Watching with the dying man hours when she was with him alone, Emily Bogardus continued to test his resolution. He never retracted by a look--faithful to the word she had spoken which made them strangers.

It was the slightest shell of mortality that ever detained a soul on earth. The face, small like the face of an old, old child, waxed finer and more spiritual, yet ever more startlingly did it bear the stamp of that individuality which the spirit had held so cheap--the earthly so impenetrated with the spiritual part that the face had become a sublimation. As one sees a sheet of paper covered with writing wither in flame and become a quivering ash, yet to the last attenuation of its fibre the human characters will stand forth, till all is blown up chimney to the stars.
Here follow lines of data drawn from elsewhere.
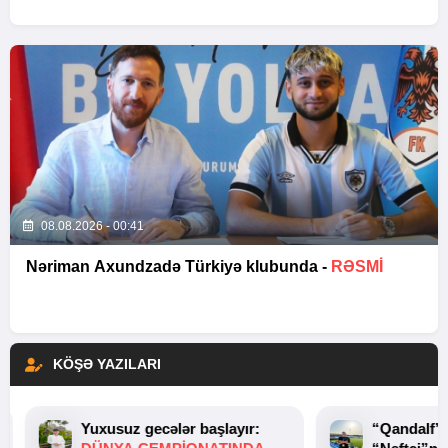
08.08.2026 - 00:41
Nəriman Axundzadə Türkiyə klubunda -
RƏSMİ
KÖŞƏ YAZILARI
Yuxusuz gecələr başlayır:
“Qandalf”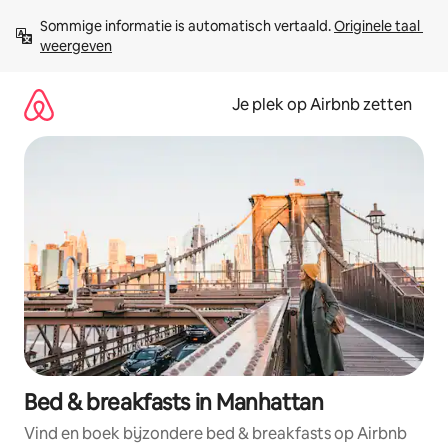
Ga
Sommige informatie is automatisch vertaald. 
Originele taal 
direct
weergeven
naar
inhoud
Je plek op Airbnb zetten
Bed & breakfasts in Manhattan
Vind en boek bijzondere bed & breakfasts op Airbnb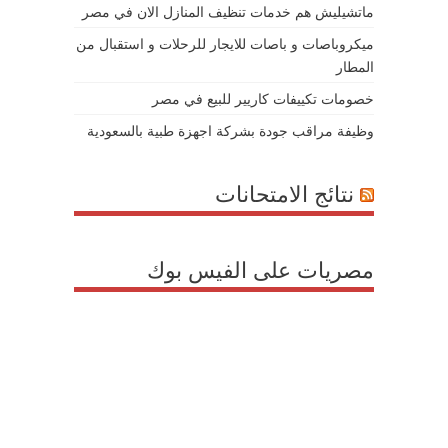
ماتشيليش هم خدمات تنظيف المنازل الان في مصر
ميكروباصات و باصات للايجار للرحلات و استقبال من
المطار
خصومات تكييفات كاريير للبيع في مصر
وظيفة مراقب جودة بشركة اجهزة طبية بالسعودية
نتائج الامتحانات
مصريات على الفيس بوك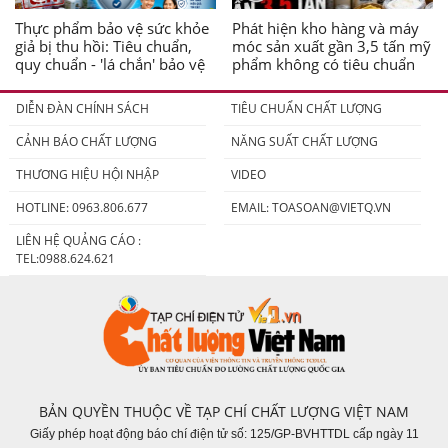
Thực phẩm bảo vệ sức khỏe
Phát hiện kho hàng và máy
giả bị thu hồi: Tiêu chuẩn,
móc sản xuất gần 3,5 tấn mỹ
quy chuẩn - 'lá chắn' bảo vệ
phẩm không có tiêu chuẩn
người tiêu dùng
DIỄN ĐÀN CHÍNH SÁCH
TIÊU CHUẨN CHẤT LƯỢNG
CẢNH BÁO CHẤT LƯỢNG
NĂNG SUẤT CHẤT LƯỢNG
THƯƠNG HIỆU HỘI NHẬP
VIDEO
HOTLINE: 0963.806.677
EMAIL:
TOASOAN@VIETQ.VN
LIÊN HỆ QUẢNG CÁO :
TEL:0988.624.621
BẢN QUYỀN THUỘC VỀ TẠP CHÍ CHẤT LƯỢNG VIỆT NAM
Giấy phép hoạt động báo chí điện tử số: 125/GP-BVHTTDL cấp ngày 11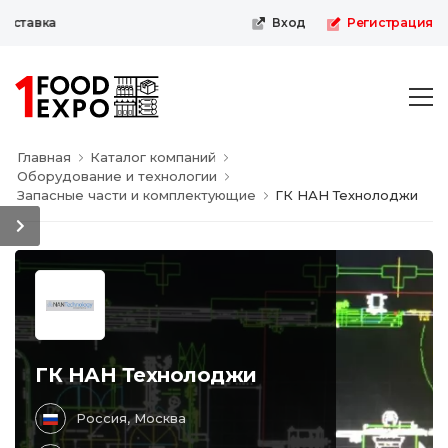
ставка
Вход
Регистрация
Главная
Каталог компаний
Оборудование и технологии
Запасные части и комплектующие
ГК НАН Технолоджи
ГК НАН Технолоджи
Россия, Москва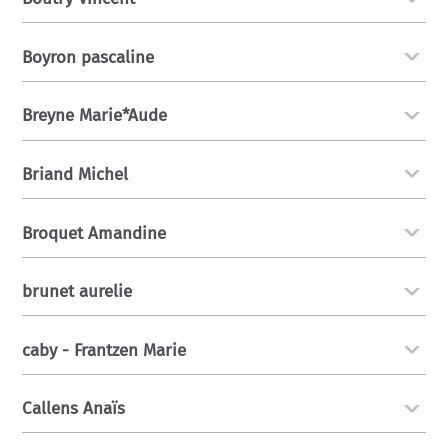
Boyron pascaline
Breyne Marie*Aude
Briand Michel
Broquet Amandine
brunet aurelie
caby - Frantzen Marie
Callens Anaïs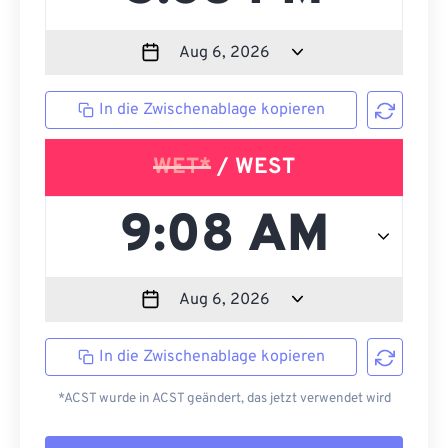
In die Zwischenablage kopieren
WET*
/ WEST
In die Zwischenablage kopieren
*ACST wurde in ACST geändert, das jetzt verwendet wird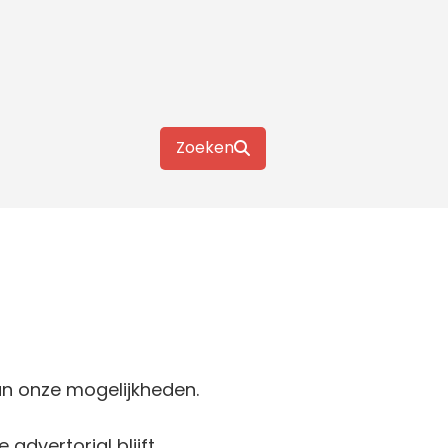
Zoeken
an onze mogelijkheden.
advertorial blijft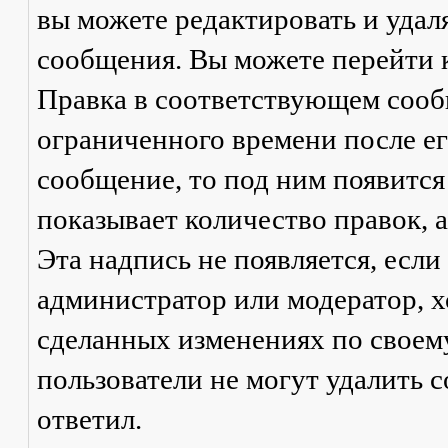
вы можете редактировать и удал
сообщения. Вы можете перейти 
Правка
в соответствующем сообщ
ограниченного времени после его
сообщение, то под ним появится
показывает количество правок, а
Эта надпись не появляется, есл
администратор или модератор, х
сделанных изменениях по своем
пользователи не могут удалить с
ответил.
Still, peaceful, implacable in its peace, settling down for the silence of eternity. Still no sign.

The younger ones came and went. The little boy stole in alone and pushed against his grandmother's knee,--she seated always by the bed,--gazed, puzzled, at the strange, still face, and whispered obediently, “Gran'faver.” There was no response. Once she took the boy and drew him close and placed his little tender hand within the dry, crumpled husk extended on the bedclothes. The eyes unclosed and rested long and earnestly on the face of the child, who yawned as if hypnotized and flung his head back on the grandmother's breast. She bent suddenly and laid her own hand where the child's had been. The eyes turned inward and shut again, but a sigh, so deep it seemed that another breath might never come, was all her answer.

Past midnight of the fourth night's watch Paul was awakened by a light in his room. His mother stood beside him, white and worn. “He is going,” she said. It was the final rally of the body's resistance. A few moments' expenditure, and that stubborn vitality would loose its hold.--The strength of the soil!

The wife stood aside and gave up her place to the children. Her expression was noble, like a queen rebuked before her people. There was comfort in that, too. A great, solemn, mutual understanding drew this death-bed group together. Within the sickle's compass so they stood: the woman God gave this man to found a home; the son who inherited his father's gentleness and purity of purpose; the fair flower of the generations that father's sacrifice had helped him win; the bud of promise on the topmost bough. Those astonished eyes shed their last earthly light on this human group, turned and rested in the eyes of the woman, faded, and the light went out. He died, blessing her in one whispered word. Her name.

Before daybreak on the morning of the funeral, Paul awoke under pressure of disturbing dreams. There were sounds of hushed movements in the house. He traced them to the door of the room below stairs where his father lay. Some one had softly unlocked that door, and entered. He knew who that one must be. His place was there alone with his mother, before they were called together as a family, and the mask of decency resumed for those ironic rites in the presence of the unaccusing dead.

The windows had been lowered behind closed curtains, and the air of the death chamber, as he entered, was like the touch of chilled iron to the warm pulse of sleep. Without, a still dark night of November had frosted the dead grass.

The unappeasable curiosity of the living concerning the Great Transition, for the moment appeared to have swept all that was personal out of the watcher's gaze, as she bent above the straightened body. And something of the peace there dawning on the cold, still face was reflected in her own.

“You have never seen your father before. There he is.” She drew a deep sigh, as if she had been too intent to breathe naturally. All her self-consciousness suddenly was gone. And Paul remembered his dream, that had goaded him out of sleep, and vanished with the shock of waking. It gave him the key to this long-expected moment of confidence.